Data excerpts:

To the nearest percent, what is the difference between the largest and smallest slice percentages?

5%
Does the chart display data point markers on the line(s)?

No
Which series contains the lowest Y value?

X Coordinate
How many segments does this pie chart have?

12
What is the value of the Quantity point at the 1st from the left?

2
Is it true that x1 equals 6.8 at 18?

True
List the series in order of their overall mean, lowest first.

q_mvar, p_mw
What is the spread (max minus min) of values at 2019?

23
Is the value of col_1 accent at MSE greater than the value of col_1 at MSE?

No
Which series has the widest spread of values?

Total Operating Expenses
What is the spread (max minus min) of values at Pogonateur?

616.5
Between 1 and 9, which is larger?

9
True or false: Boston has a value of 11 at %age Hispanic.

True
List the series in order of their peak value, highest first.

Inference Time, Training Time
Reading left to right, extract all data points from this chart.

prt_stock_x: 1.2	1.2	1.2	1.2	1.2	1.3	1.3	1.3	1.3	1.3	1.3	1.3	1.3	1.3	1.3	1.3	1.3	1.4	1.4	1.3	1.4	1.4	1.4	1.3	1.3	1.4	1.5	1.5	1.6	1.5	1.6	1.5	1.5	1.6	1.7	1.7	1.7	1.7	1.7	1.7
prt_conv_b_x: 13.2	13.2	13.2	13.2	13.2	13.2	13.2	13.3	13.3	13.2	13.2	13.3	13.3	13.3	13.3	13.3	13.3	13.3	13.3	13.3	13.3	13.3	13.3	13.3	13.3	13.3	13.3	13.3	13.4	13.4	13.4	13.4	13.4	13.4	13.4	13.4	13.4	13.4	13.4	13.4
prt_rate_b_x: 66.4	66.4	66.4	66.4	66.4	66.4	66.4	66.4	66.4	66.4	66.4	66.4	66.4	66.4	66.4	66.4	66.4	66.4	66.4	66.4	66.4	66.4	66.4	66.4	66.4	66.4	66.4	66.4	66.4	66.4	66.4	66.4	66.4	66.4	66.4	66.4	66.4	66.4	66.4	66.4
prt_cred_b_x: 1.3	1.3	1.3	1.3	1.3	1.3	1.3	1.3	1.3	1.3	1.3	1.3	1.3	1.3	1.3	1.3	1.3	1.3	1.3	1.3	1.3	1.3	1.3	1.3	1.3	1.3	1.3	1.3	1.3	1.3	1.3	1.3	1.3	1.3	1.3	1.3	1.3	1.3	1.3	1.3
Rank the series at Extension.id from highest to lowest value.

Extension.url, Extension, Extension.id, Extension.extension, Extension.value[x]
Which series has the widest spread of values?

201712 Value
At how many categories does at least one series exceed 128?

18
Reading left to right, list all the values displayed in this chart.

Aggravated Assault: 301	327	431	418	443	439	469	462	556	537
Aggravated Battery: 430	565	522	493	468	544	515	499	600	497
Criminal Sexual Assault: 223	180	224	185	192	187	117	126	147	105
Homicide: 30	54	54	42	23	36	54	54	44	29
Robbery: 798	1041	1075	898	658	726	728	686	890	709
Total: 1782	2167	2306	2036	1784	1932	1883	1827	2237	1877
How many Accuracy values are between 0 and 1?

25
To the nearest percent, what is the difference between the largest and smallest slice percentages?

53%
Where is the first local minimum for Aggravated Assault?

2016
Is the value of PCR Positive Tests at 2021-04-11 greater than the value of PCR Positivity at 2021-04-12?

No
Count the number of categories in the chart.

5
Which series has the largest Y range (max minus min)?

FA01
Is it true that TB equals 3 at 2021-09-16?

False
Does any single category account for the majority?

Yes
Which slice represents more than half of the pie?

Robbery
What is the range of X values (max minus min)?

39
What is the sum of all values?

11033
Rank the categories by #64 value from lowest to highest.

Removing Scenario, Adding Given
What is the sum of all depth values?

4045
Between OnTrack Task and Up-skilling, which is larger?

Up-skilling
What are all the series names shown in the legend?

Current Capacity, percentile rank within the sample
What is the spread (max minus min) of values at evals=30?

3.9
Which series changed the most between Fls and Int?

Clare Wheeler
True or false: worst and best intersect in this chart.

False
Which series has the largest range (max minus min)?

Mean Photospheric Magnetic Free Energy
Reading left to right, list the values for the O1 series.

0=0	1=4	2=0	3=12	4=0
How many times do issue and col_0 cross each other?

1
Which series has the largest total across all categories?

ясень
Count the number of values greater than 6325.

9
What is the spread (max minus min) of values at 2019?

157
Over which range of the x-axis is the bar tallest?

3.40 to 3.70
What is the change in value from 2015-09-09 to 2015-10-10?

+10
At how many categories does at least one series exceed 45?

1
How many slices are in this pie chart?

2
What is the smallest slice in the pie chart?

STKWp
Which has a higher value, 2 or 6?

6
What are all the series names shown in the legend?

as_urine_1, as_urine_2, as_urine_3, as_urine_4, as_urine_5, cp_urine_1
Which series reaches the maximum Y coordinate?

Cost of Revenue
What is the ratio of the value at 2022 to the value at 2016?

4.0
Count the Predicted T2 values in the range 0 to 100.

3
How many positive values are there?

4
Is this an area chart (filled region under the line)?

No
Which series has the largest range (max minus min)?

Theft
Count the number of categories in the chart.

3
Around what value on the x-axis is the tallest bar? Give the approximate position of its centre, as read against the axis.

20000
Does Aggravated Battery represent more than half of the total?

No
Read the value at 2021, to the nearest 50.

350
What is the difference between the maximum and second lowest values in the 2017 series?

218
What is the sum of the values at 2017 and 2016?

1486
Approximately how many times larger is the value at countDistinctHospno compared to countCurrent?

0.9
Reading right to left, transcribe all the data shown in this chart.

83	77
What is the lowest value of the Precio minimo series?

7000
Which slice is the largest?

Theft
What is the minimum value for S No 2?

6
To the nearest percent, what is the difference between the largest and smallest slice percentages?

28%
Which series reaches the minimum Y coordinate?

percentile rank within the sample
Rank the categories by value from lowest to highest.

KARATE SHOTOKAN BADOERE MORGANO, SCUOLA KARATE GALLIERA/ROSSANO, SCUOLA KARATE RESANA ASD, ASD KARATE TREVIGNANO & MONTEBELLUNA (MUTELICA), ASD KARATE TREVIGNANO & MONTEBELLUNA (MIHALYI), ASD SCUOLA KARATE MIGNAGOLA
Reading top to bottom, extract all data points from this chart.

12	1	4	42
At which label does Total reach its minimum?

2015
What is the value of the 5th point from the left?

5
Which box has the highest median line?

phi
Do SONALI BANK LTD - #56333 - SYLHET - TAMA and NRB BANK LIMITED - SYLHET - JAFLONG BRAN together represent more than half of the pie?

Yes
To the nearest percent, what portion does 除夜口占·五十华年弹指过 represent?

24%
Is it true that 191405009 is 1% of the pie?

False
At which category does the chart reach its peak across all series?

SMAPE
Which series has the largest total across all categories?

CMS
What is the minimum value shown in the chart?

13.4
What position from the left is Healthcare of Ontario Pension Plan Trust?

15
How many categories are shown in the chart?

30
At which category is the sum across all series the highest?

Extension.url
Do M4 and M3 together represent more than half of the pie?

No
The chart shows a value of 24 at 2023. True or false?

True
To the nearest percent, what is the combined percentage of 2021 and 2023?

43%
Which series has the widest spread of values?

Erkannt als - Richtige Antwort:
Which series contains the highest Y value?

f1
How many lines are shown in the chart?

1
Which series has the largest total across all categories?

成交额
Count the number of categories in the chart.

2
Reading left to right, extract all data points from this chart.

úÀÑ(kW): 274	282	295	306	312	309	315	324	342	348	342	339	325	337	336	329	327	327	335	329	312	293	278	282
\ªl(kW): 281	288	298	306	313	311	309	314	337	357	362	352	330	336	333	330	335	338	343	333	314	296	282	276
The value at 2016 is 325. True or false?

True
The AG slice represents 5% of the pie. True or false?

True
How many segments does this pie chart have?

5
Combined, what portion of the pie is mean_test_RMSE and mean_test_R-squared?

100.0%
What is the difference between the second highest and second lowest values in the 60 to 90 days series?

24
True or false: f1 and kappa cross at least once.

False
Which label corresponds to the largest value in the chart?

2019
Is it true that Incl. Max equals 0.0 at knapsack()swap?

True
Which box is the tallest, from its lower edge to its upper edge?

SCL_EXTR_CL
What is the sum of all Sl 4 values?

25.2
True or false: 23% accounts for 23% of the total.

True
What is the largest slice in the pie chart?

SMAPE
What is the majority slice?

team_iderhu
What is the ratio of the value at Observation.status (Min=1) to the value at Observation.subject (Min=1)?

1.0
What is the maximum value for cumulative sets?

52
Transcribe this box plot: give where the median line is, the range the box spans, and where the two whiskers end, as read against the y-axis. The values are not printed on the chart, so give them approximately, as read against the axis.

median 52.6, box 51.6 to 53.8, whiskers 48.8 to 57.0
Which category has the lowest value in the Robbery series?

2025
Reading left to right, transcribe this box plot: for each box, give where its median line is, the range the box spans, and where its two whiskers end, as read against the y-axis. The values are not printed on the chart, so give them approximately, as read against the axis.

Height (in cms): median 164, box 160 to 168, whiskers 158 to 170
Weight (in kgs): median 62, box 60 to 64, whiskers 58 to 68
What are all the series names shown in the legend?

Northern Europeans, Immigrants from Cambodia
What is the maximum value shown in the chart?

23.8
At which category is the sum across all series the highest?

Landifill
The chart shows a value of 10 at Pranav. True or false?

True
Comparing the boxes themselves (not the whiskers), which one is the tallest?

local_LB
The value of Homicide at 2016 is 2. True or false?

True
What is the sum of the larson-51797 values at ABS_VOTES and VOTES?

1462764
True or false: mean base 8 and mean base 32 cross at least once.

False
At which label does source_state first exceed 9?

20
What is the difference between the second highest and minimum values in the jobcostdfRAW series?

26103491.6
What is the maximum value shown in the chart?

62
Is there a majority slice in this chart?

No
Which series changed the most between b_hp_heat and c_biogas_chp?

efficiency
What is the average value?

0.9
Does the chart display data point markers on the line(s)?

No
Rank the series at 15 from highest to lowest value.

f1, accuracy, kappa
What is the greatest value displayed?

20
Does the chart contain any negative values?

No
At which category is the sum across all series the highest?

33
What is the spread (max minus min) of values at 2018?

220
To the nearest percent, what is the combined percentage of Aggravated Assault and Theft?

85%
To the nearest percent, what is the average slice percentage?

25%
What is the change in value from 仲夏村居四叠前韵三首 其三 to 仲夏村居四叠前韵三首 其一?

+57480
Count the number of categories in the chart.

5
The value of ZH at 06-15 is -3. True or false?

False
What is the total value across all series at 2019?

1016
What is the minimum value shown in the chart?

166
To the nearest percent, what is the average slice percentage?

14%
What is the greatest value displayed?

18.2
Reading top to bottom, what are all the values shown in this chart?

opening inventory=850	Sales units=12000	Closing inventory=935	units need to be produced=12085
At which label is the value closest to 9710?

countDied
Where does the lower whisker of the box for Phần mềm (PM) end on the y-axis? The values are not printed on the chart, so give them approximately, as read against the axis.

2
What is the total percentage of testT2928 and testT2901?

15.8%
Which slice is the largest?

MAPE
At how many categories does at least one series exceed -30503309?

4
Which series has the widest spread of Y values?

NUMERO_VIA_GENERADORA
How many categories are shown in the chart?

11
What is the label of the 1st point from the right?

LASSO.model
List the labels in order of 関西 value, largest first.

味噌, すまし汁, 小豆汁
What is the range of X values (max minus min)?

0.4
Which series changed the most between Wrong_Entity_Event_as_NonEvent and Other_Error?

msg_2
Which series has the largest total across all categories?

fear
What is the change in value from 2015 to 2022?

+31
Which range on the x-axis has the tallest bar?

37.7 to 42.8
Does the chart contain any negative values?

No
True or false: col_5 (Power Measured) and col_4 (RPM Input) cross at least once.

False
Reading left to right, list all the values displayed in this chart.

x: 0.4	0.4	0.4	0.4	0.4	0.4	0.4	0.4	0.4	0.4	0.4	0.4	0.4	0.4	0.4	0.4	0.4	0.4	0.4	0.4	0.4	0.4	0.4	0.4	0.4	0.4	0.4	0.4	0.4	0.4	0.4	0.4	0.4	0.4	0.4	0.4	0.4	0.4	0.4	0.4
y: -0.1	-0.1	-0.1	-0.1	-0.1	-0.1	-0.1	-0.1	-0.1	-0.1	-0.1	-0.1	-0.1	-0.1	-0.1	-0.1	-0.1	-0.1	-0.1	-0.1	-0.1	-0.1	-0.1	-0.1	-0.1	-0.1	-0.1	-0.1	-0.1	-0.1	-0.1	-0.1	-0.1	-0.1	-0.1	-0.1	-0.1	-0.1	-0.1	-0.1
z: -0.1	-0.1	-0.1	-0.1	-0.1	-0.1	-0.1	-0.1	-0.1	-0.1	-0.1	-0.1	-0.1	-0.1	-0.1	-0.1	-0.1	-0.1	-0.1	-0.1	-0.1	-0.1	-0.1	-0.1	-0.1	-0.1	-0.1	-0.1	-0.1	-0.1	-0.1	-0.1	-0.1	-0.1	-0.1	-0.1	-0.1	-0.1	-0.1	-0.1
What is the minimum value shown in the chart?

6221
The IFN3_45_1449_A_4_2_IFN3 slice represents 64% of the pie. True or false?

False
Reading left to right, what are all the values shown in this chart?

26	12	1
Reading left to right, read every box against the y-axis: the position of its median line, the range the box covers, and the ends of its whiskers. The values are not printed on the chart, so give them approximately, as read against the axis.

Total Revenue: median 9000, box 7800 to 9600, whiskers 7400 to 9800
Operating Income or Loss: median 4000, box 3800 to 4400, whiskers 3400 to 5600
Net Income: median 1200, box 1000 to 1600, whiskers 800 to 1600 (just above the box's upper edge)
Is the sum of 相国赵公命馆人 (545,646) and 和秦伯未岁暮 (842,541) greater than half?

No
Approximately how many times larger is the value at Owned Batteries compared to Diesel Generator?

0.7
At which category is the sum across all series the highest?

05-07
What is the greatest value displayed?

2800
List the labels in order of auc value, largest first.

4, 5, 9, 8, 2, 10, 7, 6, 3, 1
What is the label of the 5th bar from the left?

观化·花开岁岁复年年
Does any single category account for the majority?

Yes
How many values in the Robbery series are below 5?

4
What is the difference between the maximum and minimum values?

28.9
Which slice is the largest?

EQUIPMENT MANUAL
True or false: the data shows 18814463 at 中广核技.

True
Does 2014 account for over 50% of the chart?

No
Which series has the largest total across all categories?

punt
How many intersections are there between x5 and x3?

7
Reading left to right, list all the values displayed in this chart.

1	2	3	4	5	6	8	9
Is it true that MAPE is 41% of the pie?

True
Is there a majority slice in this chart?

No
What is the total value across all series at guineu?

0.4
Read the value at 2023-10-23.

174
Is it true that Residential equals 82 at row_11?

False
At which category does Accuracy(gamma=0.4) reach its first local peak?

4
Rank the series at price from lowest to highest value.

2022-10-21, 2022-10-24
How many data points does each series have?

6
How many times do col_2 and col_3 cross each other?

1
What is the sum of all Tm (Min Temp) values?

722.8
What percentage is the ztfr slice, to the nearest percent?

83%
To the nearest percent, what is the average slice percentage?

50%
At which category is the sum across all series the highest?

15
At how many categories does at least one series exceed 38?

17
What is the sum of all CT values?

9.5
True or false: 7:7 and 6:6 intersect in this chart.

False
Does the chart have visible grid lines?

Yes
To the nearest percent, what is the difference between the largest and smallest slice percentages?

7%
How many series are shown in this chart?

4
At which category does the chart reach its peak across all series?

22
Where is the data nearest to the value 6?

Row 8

Directions -
Duplicate the stretch of the data above from its first line through the line containing "Between 1 and 9, which is larger?", keeping every line unchanged.

Answer to this exercise -
To the nearest percent, what is the difference between the largest and smallest slice percentages?

5%
Does the chart display data point markers on the line(s)?

No
Which series contains the lowest Y value?

X Coordinate
How many segments does this pie chart have?

12
What is the value of the Quantity point at the 1st from the left?

2
Is it true that x1 equals 6.8 at 18?

True
List the series in order of their overall mean, lowest first.

q_mvar, p_mw
What is the spread (max minus min) of values at 2019?

23
Is the value of col_1 accent at MSE greater than the value of col_1 at MSE?

No
Which series has the widest spread of values?

Total Operating Expenses
What is the spread (max minus min) of values at Pogonateur?

616.5
Between 1 and 9, which is larger?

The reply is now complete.